In die noch Neuere E.on, (übernehmen wir einfach mal den Namen E.off aus der Süddeutschen) steckt das Management von E.on mal kurz 20.000 Mitarbeiter und alle Kraftwerke der abgebrannten Energien. Das sind dann die Öl, Gas, Kohle und Atomkraftwerke. Die E.off wird dann nach und nach ihre Einnahmequellen verlieren, denn E.on baut ja Kraftwerke mit Erneuerbaren Energien!
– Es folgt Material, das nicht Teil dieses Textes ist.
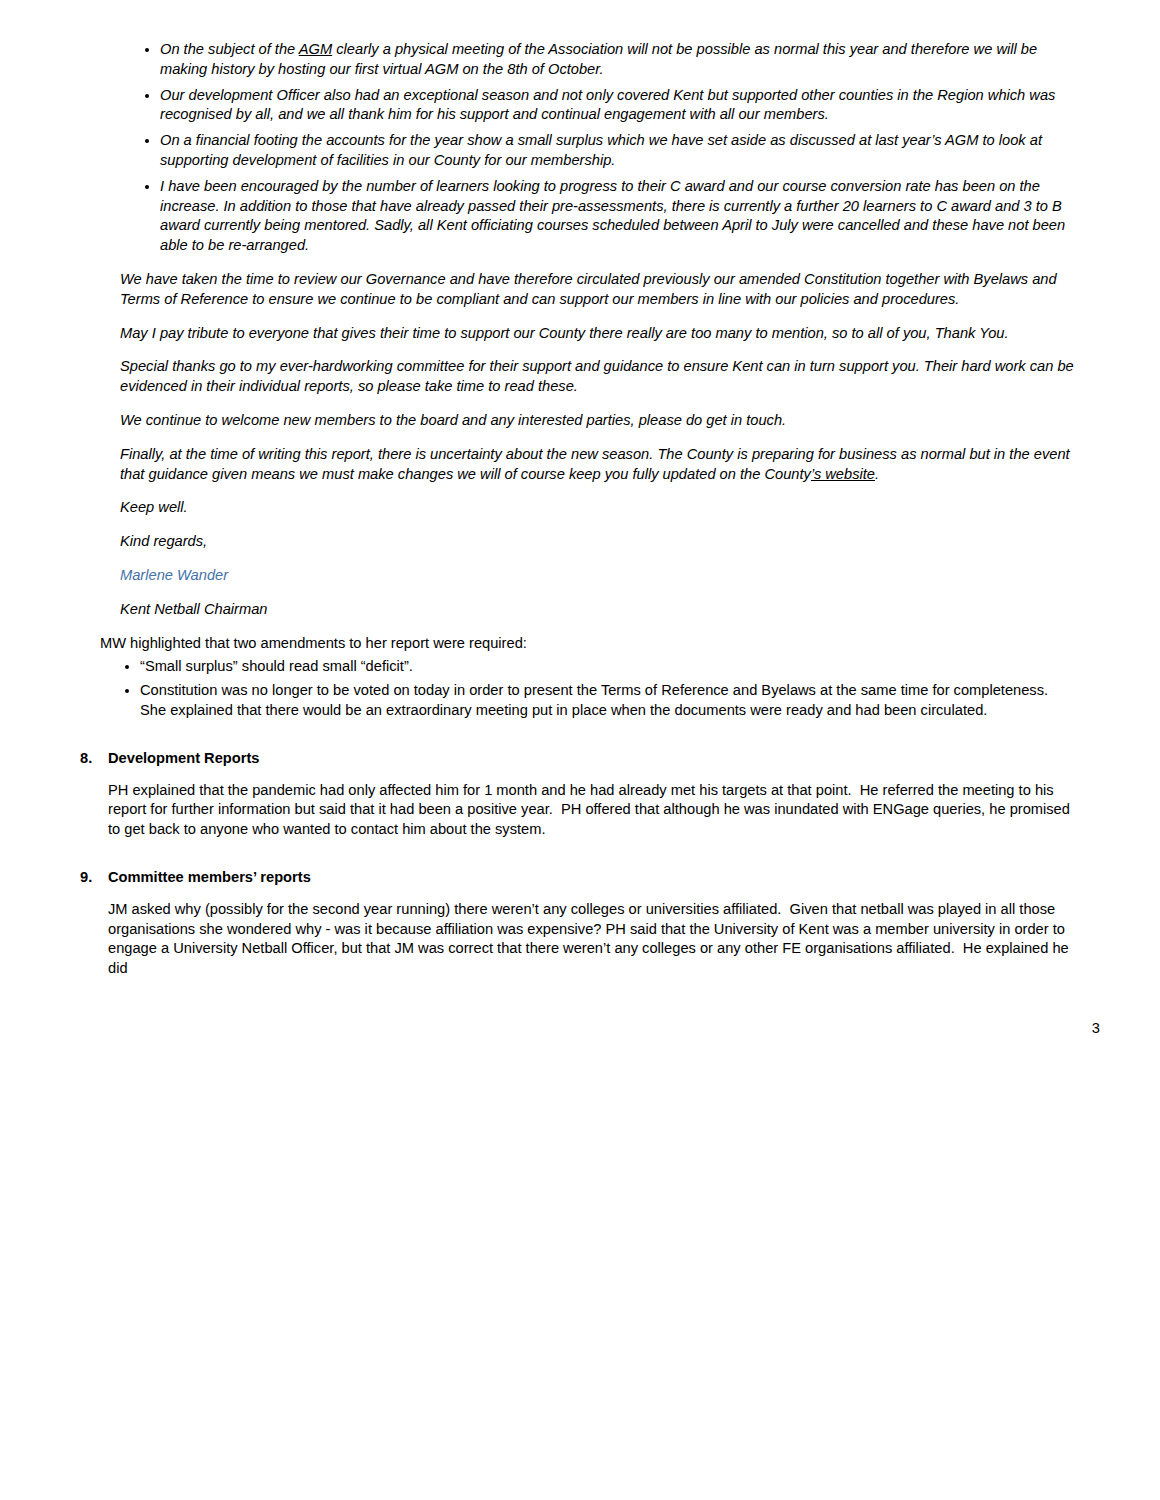On the subject of the AGM clearly a physical meeting of the Association will not be possible as normal this year and therefore we will be making history by hosting our first virtual AGM on the 8th of October.
Our development Officer also had an exceptional season and not only covered Kent but supported other counties in the Region which was recognised by all, and we all thank him for his support and continual engagement with all our members.
On a financial footing the accounts for the year show a small surplus which we have set aside as discussed at last year’s AGM to look at supporting development of facilities in our County for our membership.
I have been encouraged by the number of learners looking to progress to their C award and our course conversion rate has been on the increase. In addition to those that have already passed their pre-assessments, there is currently a further 20 learners to C award and 3 to B award currently being mentored. Sadly, all Kent officiating courses scheduled between April to July were cancelled and these have not been able to be re-arranged.
We have taken the time to review our Governance and have therefore circulated previously our amended Constitution together with Byelaws and Terms of Reference to ensure we continue to be compliant and can support our members in line with our policies and procedures.
May I pay tribute to everyone that gives their time to support our County there really are too many to mention, so to all of you, Thank You.
Special thanks go to my ever-hardworking committee for their support and guidance to ensure Kent can in turn support you. Their hard work can be evidenced in their individual reports, so please take time to read these.
We continue to welcome new members to the board and any interested parties, please do get in touch.
Finally, at the time of writing this report, there is uncertainty about the new season. The County is preparing for business as normal but in the event that guidance given means we must make changes we will of course keep you fully updated on the County’s website.
Keep well.
Kind regards,
Marlene Wander
Kent Netball Chairman
MW highlighted that two amendments to her report were required:
“Small surplus” should read small “deficit”.
Constitution was no longer to be voted on today in order to present the Terms of Reference and Byelaws at the same time for completeness. She explained that there would be an extraordinary meeting put in place when the documents were ready and had been circulated.
8. Development Reports
PH explained that the pandemic had only affected him for 1 month and he had already met his targets at that point. He referred the meeting to his report for further information but said that it had been a positive year. PH offered that although he was inundated with ENGage queries, he promised to get back to anyone who wanted to contact him about the system.
9. Committee members’ reports
JM asked why (possibly for the second year running) there weren’t any colleges or universities affiliated. Given that netball was played in all those organisations she wondered why - was it because affiliation was expensive? PH said that the University of Kent was a member university in order to engage a University Netball Officer, but that JM was correct that there weren’t any colleges or any other FE organisations affiliated. He explained he did
3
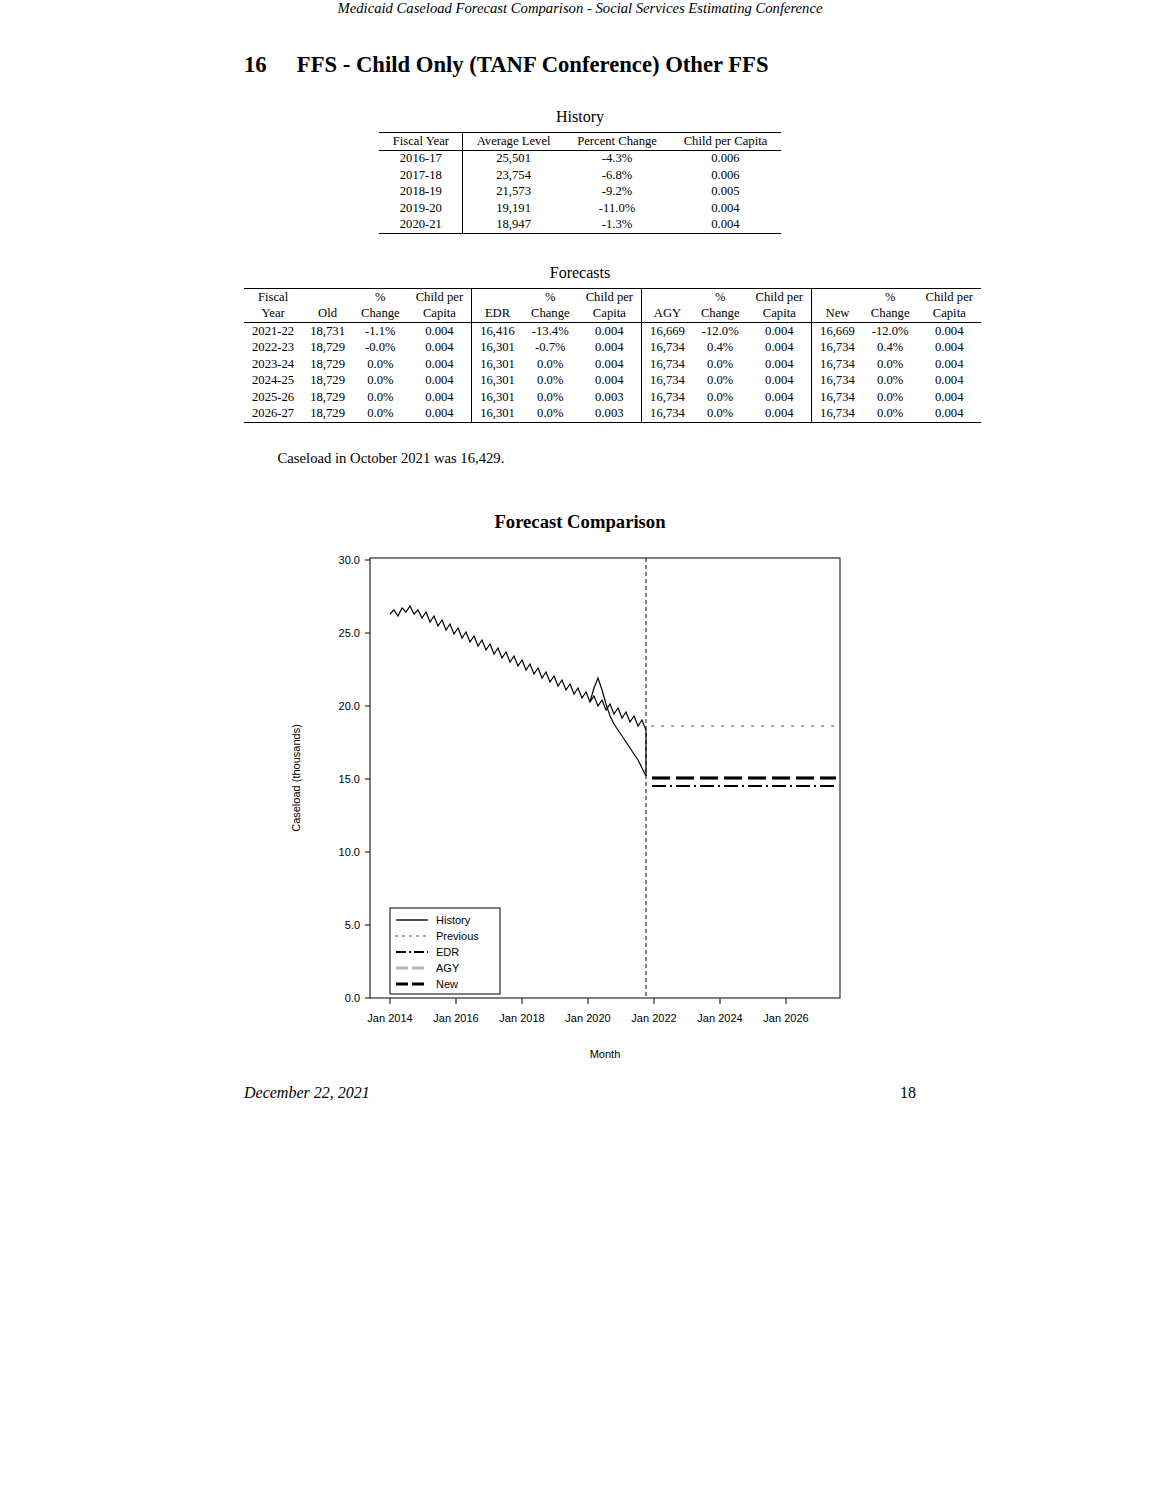Medicaid Caseload Forecast Comparison - Social Services Estimating Conference
16 FFS - Child Only (TANF Conference) Other FFS
History
| Fiscal Year | Average Level | Percent Change | Child per Capita |
| --- | --- | --- | --- |
| 2016-17 | 25,501 | -4.3% | 0.006 |
| 2017-18 | 23,754 | -6.8% | 0.006 |
| 2018-19 | 21,573 | -9.2% | 0.005 |
| 2019-20 | 19,191 | -11.0% | 0.004 |
| 2020-21 | 18,947 | -1.3% | 0.004 |
Forecasts
| Fiscal | | % | Child per | | % | Child per | | % | Child per | | % | Child per |
| --- | --- | --- | --- | --- | --- | --- | --- | --- | --- | --- | --- | --- |
| Year | Old | Change | Capita | EDR | Change | Capita | AGY | Change | Capita | New | Change | Capita |
| 2021-22 | 18,731 | -1.1% | 0.004 | 16,416 | -13.4% | 0.004 | 16,669 | -12.0% | 0.004 | 16,669 | -12.0% | 0.004 |
| 2022-23 | 18,729 | -0.0% | 0.004 | 16,301 | -0.7% | 0.004 | 16,734 | 0.4% | 0.004 | 16,734 | 0.4% | 0.004 |
| 2023-24 | 18,729 | 0.0% | 0.004 | 16,301 | 0.0% | 0.004 | 16,734 | 0.0% | 0.004 | 16,734 | 0.0% | 0.004 |
| 2024-25 | 18,729 | 0.0% | 0.004 | 16,301 | 0.0% | 0.004 | 16,734 | 0.0% | 0.004 | 16,734 | 0.0% | 0.004 |
| 2025-26 | 18,729 | 0.0% | 0.004 | 16,301 | 0.0% | 0.003 | 16,734 | 0.0% | 0.004 | 16,734 | 0.0% | 0.004 |
| 2026-27 | 18,729 | 0.0% | 0.004 | 16,301 | 0.0% | 0.003 | 16,734 | 0.0% | 0.004 | 16,734 | 0.0% | 0.004 |
Caseload in October 2021 was 16,429.
Forecast Comparison
0.0 5.0 10.0 15.0 20.0 25.0 30.0 Caseload (thousands) Jan 2014 Jan 2016 Jan 2018 Jan 2020 Jan 2022 Jan 2024 Jan 2026 Month History Previous EDR AGY New
December 22, 2021 18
Viele Kraftwerke müssen es schon sein wenn tausende E.on Mitarbeiter davon leben wollen! Die Aktionäre von E.on wollen natürlich auch ernährt werden! Wobei die E.on Aktionäre anscheinend eine gleiche Anzahl von den tollen E.off Aktien erhalten sollen! Nicht erklärt wurde wie der Aktienkurs der Neuen E.on Aktien stabil bleiben soll wenn man die 20.000 Mitarbeiter inclusive aller Kraftwerke rausnimmt und an der Börse Aktien von E.off anbietet! Wo der Mehrwert herkommen soll erschließt sich mir nicht. Oder vielleicht hab ich doch so eine klitzekleine Ahnung was da angedacht ist. Wenn die Aktionäre von E.off plötzlich nicht in Deutschland sondern aus dem Ausland nicht an die Gerichten sondern ein frei verhandelbares „Investor-Staat-Schiedsverfahren“ anstreben, dann ist klar wo der Mehrwert liegt. Die ziehen uns BürgerInnen in den Hinterzimmern bei Kaffee, Schampus und Häppchen die Kohle in einer Art „Flatrate“ für abgebrannte Energien aus dem Hintern.

Aber das war doch klar!
Nachdem wir schon üppig für die Bereitstellung von Energie gezahlte haben, fleißig das Quecksilber aus den Schloten der Kohlekraftwerken inhaliert haben, die atomare Minimalststrahlung in unseren Körpern biologisch abgebaut haben zahlen wir auch in naher Zukunft für den IrRWEg der abgebrannten Energien. Wer sonst als die Bürger?

Was allerdings auch klar ist! Wir Bürger können es kostengünstiger! Wir müssen es nur tun. Deshalb mein Tip wie immer: Baut Photovoltaikanlagen!

3 Gedanken zu „Die Zukunft der abgebrannten Energien

  1. Pingback: E.on will grün werden – kleine Presseschau zum Radikalumbau von Deutschlands größtem Energiekonzern | Sunny. Der SMA Corporate Blog

  2. Pingback: Wird E.ON nun sauber? - SUSTAINMENT´s BLOG

  3. Thomas Weigel

    Bei E.ON ist das genauso wie bei den Bad Banks, denn die Verlustbringer werden ausgegliedert, ist ja auch logisch. Viel interessanter ist aber auch, dass die AKW´s dort untergebracht werden und tja, wenn es schlecht läuft und man die Firma Hops gehen läßt, darf der Bürger dann den Abriss für die AKW´s zahlen, ist ja dann hoffentlich genug Asche im Topf von der EEG Umlage, sind schon clever die Jungs von E.ON, übrigens, der Aktienkurs ging schön nach oben !!